I spent a night car camping at Medicine Lake, just outside
of the town by that name since camping isn’t allowed within the wildlife
refuge. According to news reports a huge line of severe thunderstorms went through
parts of the region I had just traveled through and my area was under severe
thunderstorm warning. I watched a spectacular lightning show after dark before
going to sleep, but the storm passed to the west of me with only a few
sprinkles where I was. This is relevant mostly for how things unfolded the next
day after I toured the wildlife refuge and headed west.
I have several hiking guides to Montana, one of which that
covers a top 100 routes includes some of the eastern plains for a variety of
landscapes and experiences. I’ve found that some of these are better than
others. The one I targeted for the day
was in the Bitter Creek Wildlife Management Area, located between Glasgow and
the Canadian border, described as a walk on the undulating great plains, both
on and off trail and partly on a faint 4WD road.

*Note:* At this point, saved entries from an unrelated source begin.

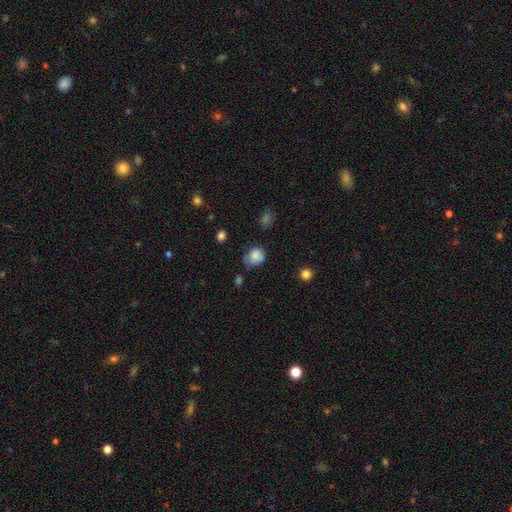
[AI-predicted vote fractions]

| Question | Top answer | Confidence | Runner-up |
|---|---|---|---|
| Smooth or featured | smooth | 79% | featured or disk (12%) |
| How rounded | round | 57% | in between (42%) |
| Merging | none | 46% | minor disturbance (38%) |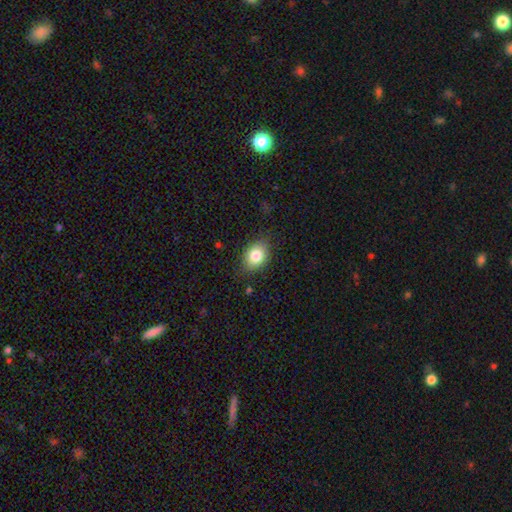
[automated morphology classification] This is clearly a smooth galaxy (81%). How rounded: likely in between (66%). Merging: likely none (79%).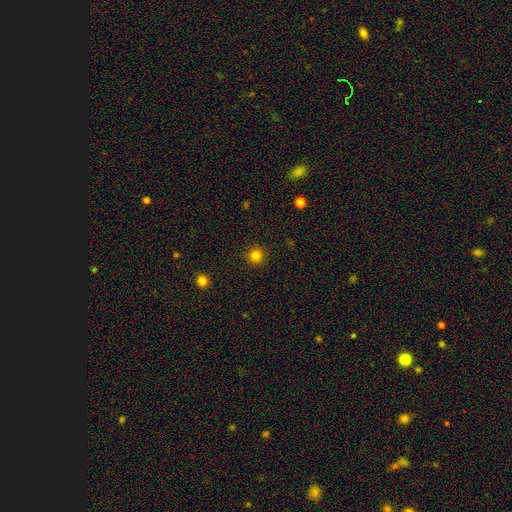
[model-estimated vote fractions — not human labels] Smooth or featured?
  - smooth: 82% *
  - star or artifact: 14%
  - featured or disk: 4%
How rounded?
  - round: 95% *
  - in between: 4%
  - cigar-shaped: 1%
Merging?
  - none: 91% *
  - minor disturbance: 5%
  - major disturbance: 2%
  - merger: 1%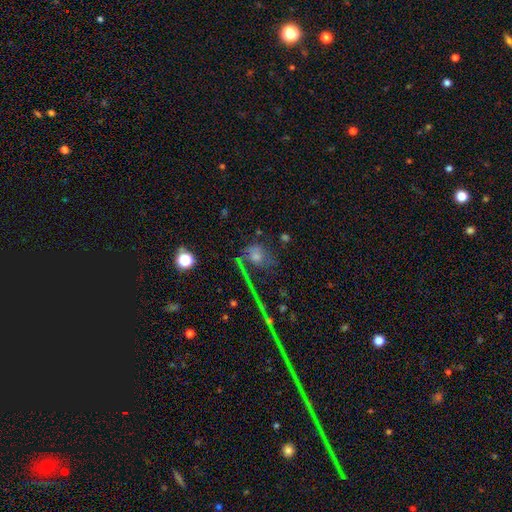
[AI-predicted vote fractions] smooth_or_featured: featured or disk (p=0.49) [alt: smooth p=0.26]
merging: none (p=0.40) [alt: major disturbance p=0.33]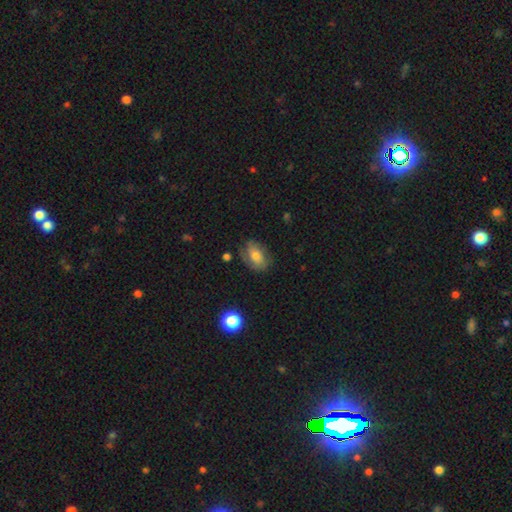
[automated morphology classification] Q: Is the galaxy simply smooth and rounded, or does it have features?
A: smooth — 66%.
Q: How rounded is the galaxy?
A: in between — 82%.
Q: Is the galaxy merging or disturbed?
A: none — 68%.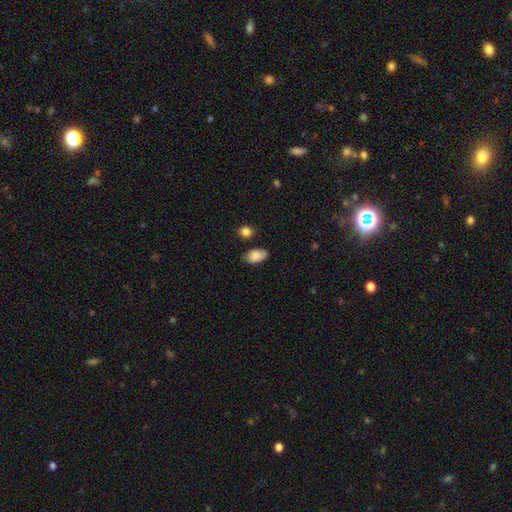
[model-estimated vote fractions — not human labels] Smooth or featured?
  - smooth: 86% *
  - star or artifact: 7%
  - featured or disk: 7%
How rounded?
  - in between: 91% *
  - round: 7%
  - cigar-shaped: 2%
Merging?
  - none: 75% *
  - minor disturbance: 18%
  - merger: 4%
  - major disturbance: 4%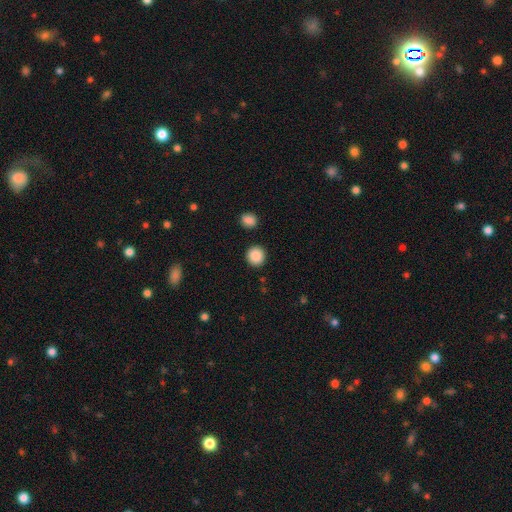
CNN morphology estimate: Smooth or featured: smooth — 89% (star or artifact — 8%)
How rounded: round — 93% (in between — 6%)
Merging: none — 90% (minor disturbance — 5%)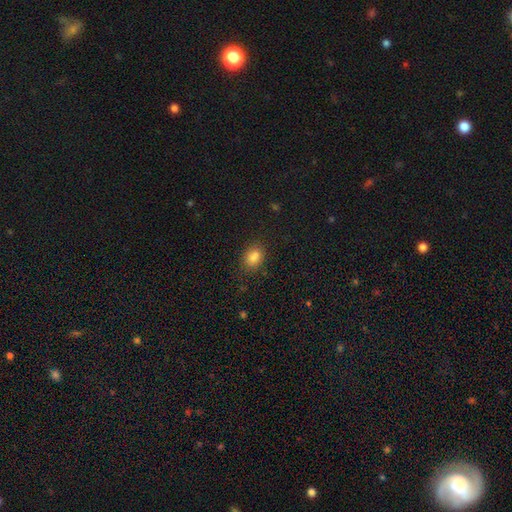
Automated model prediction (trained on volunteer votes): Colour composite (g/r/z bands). It shows a smooth galaxy with no disk features (83%) that is in between round and cigar-shaped (69%). Merging: none (81%).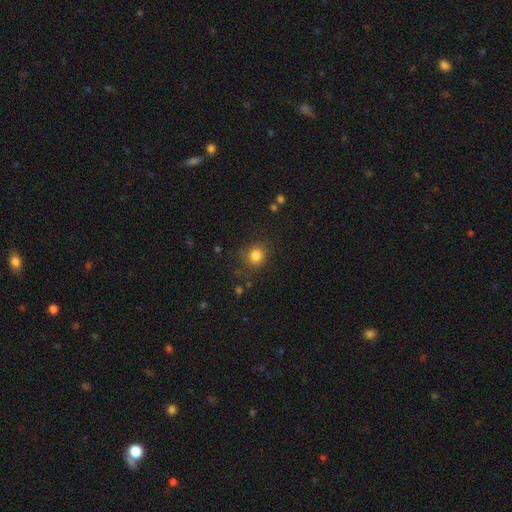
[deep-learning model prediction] Q: Smooth or featured?
A: smooth (83%); runner-up: star or artifact (12%)
Q: How rounded?
A: round (85%); runner-up: in between (15%)
Q: Merging?
A: none (79%); runner-up: minor disturbance (14%)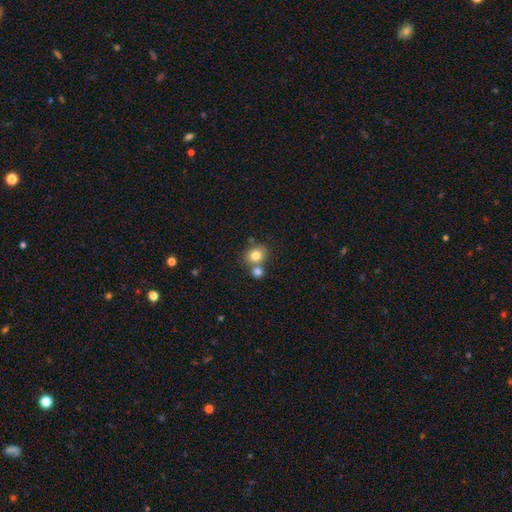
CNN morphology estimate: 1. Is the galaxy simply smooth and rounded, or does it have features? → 80% smooth, 10% star or artifact, 10% featured or disk.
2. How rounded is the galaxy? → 66% round, 33% in between, 1% cigar-shaped.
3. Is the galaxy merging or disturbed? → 51% none, 38% merger, 9% minor disturbance, 3% major disturbance.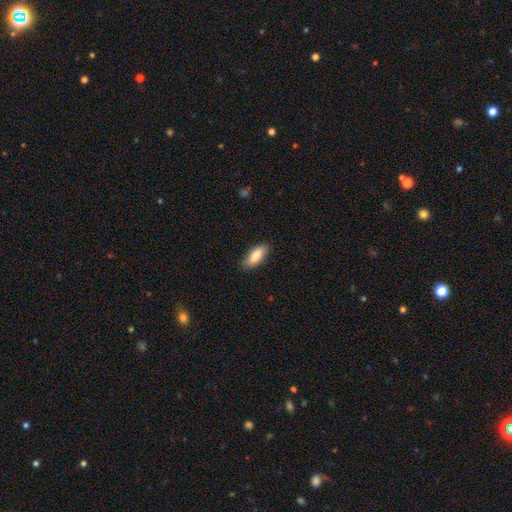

The weather forecast was for
partly cloudy conditions with a slight chance of showers. Skies were a beautiful
blue all morning with only a few fair-weather type clouds forming as I drove
toward the trailhead on a gravel road that then turned to dirt and quickly to a
muddy muck. Such roads are rutted but
passable when dry but turn to “gumbo” impassable for even AWD vehicles when
wet. It didn’t take long before the mud
was caked on my tires in a thick layer making me slip and slide.
I got to my destination and started on my walk. It didn’t take long before I must have had a
pound of mud caked to each boot making walking on the trail almost impossible
going. I decided to head back and just do
the walk on the return route on the so-called road, really a track in the
grass. In almost no time the sky had clouded over. Barely 5 minutes later I could
see rain falling from those clouds in the distance. Virga, I thought, that
being rain that falls from clouds but evaporates before hitting the ground. In
another few minutes I realized there was a dark wall of heavy rain falling to
my south, the direction the weather was coming from.
I rushed back to my car and put the pedal to
the metal to get out of these before I’d get stranded in the mud. Sure enough, heavy wind-driven rain caught up
with me a few minutes later making the puddles bigger and the track ever more
of a challenge to navigate out as I lost control with thick mud caked on the
tires. By the time I got back to gravel and pavement, what I still consider my
new car was caked in as much mud as the old pickup trucks you often see in the
rural west.
I decided on a motel room for the night in Glasgow, an old
school one with about the muddiest, puddled parking lot I’ve ever seen, but the
price was right. With just over 3,000 people, Glasgow is the metropolis of
northeastern Montana. The name might suggest a Scottish heritage, but it supposedly
comes from James Hill, the railroad baron who built the Hi-Line Railroad across
northern Montana, spinning a globe and picking the place where his finger
landed to find a name for the new settlement.
Glasgow is big enough to have a microbrewery, The Busted
Knuckle.
And unlike the breweries in Wibaux and Glendive, I was in Glasgow on a
night when it was open. I did the proper
social distancing thing and took my first beer outside to drink. When I went back in for another, some friendly
locals at a table invited me to join them. Hmmmm, I’m not sure how this fits into my plans
for extreme social distancing, but on the other hand there have been no Covid
plague cases in the county or region. It
turned out one of the friendly ladies making beer recommendations for me based
on my preferences was the owner and her husband the brew master.
Fort Peck Dam on the Missouri River is located about 15
miles south of Glasgow and is the largest hydraulically filled dam in the
United States. I’m not really sure what
that means. I might have learned but the interpretive center for visitors at
the facility was still closed. Anyway,
it’s a huge embankment four miles long and 250 feet high constructed during the
New Deal when 11,000 people were employed on the project. The dam creates Fort
Peck Lake, the fifth largest reservoir in the U.
S. which is completely
surrounded by the Charles M. Russell National Wildlife Refuge. It looks like a great spot for fishing,
boating and other recreation, even if the dam submerged a huge stretch of the
scenic Missouri River along which Lewis & Clark traveled. The shores of the deeper eastern part of the
lake are mostly barren plains but not far to the west of the dam pine covered
hills descend to the lake shore, which turned out to be a great place for some
rough camping for a night.
My next hike was in the Sand Arroyo Badlands about 25 miles
southeast of Fort Peck dam. This one
turned out much better for me, with the trailhead along the main paved
north-south road and relatively dry ground conditions for pleasant hiking. Not that there was much in the way of real
trails after dropping into the arroyo through a canyon. But my afternoon of
possibly 8 miles of walking was one of complete serenity and isolation among
the colorful formations. I didn’t see
anyone else all day – extreme social distancing.